И опять этот страшный человек прочел мои мысли.
— И все равно! После стольких предательств мне трудно довериться толпе. Тогда, на Эльбе, я много думал об этом. И я их простил. В конце концов, я только солдат… И для меня ничего особенного не случилось — я всего лишь проиграл сражение и сдал город. Да, этот город был Париж, и я проиграл величайшую империю. Но я так привык к великим событиям, их было столько за мою не такую уж долгую жизнь! И у меня попросту не было времени осознавать их, когда они происходили. Нестерпимая боль приходила потом… Но обычные люди переживали тогда вселенскую катастрофу: в их город, в который полтора тысячелетия чужеземцы входили только для того, чтобы выразить свое восхищение… и вот…
И он повторил:
— Я виноват. Я приучил их только к победам.
Он замолчал. Потом сказал:
— На сей раз в Париж войдут англичане, пруссаки и сбежавшие Бурбоны — все вместе. Я думаю, они уже в Сен-Дени.

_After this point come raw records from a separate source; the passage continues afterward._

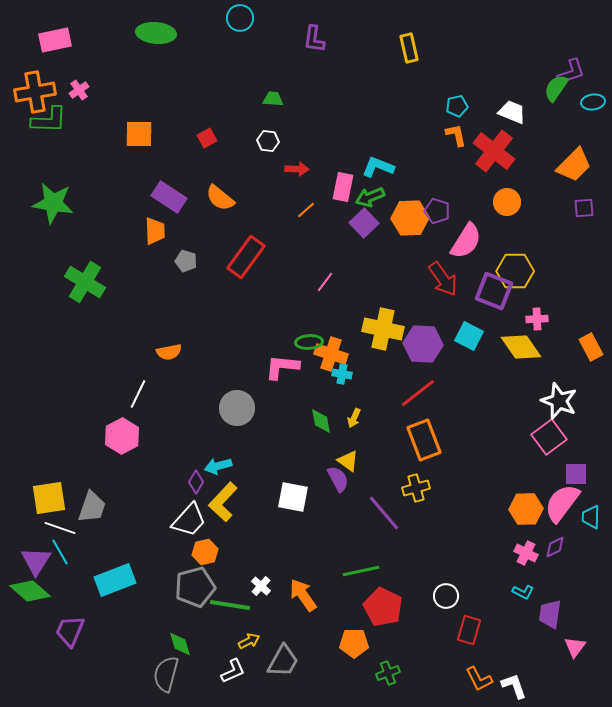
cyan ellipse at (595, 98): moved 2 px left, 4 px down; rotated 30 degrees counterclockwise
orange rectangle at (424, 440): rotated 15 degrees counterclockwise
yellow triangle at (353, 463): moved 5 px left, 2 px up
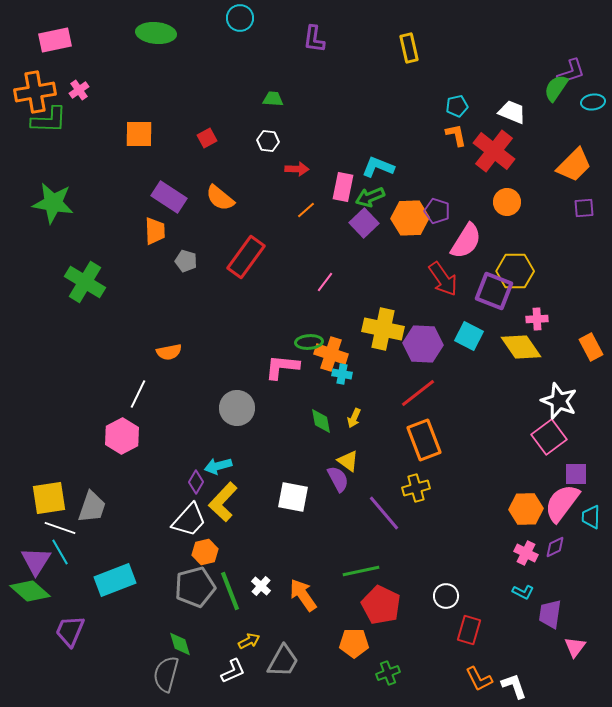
green line at (230, 605): moved 14 px up; rotated 60 degrees clockwise
red pentagon at (383, 607): moved 2 px left, 2 px up
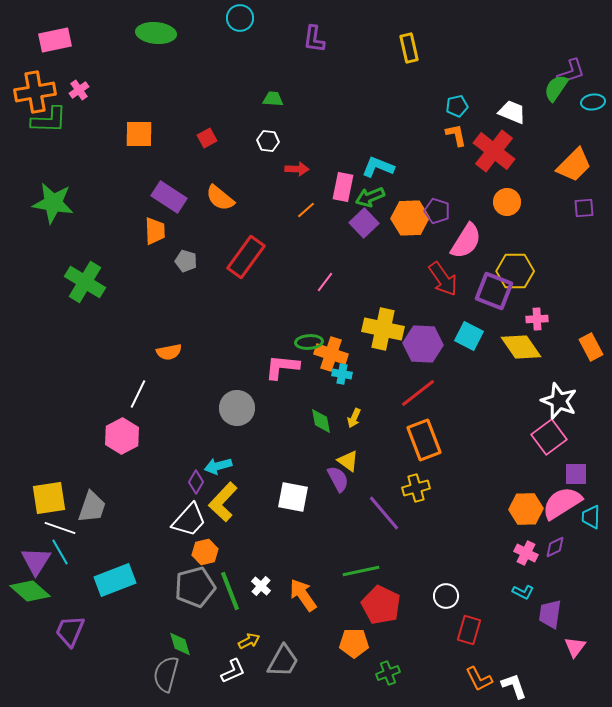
pink semicircle at (562, 503): rotated 21 degrees clockwise
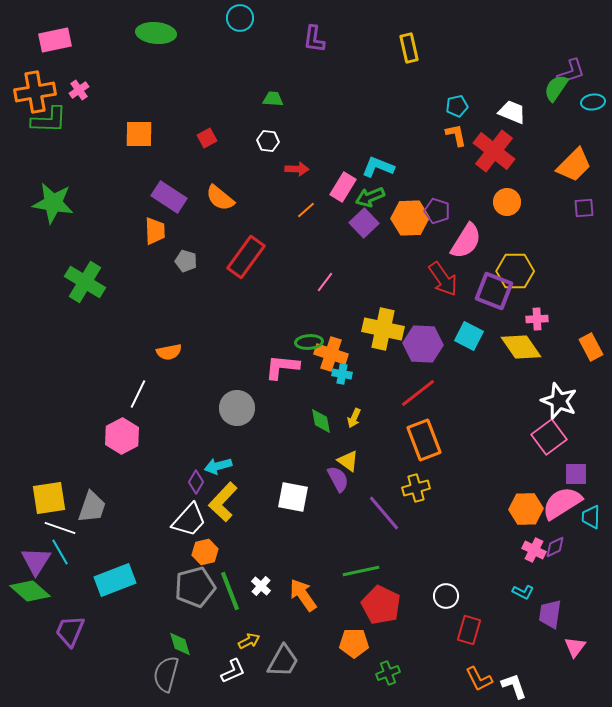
pink rectangle at (343, 187): rotated 20 degrees clockwise
pink cross at (526, 553): moved 8 px right, 3 px up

Мы приехали. Мальмезон утопает в летней зелени. Изумрудный газон перед весьма скромным дворцом с двумя башнями. Пики стриженых деревьев — будто часовые… Кстати, с нами нет охраны, и если враг нападет, защищаться придется самим.
В доме уже собрались: Люсьен и Жозеф (братья императора), красавица Полина (сестра), Гортензия (дочь Жозефины от первого брака, вышедшая, точнее, выданная замуж за Людовика, третьего брата императора), граф Монтолон, граф Коленкур и гофмейстер Бертран с женами. И Летиция — мать императора.
Он сразу прошел в комнату, где умерла Жозефина, и оставался там около часа. А потом долго бродил по дорожкам сада — один.
Позже он сказал мне:
— Я все время вижу, как она идет по дорожкам с рассадой в руке. Она обожала сажать цветы… и немного изводила меня этим занятием. Я все время посылал слуг искать ее в цветниках…
Вечером все собрались в музыкальной зале. Император и Гортензия сидели у арфы и говорили о Жозефине. До меня долетали их слова, которые я поспешил записать той же ночью.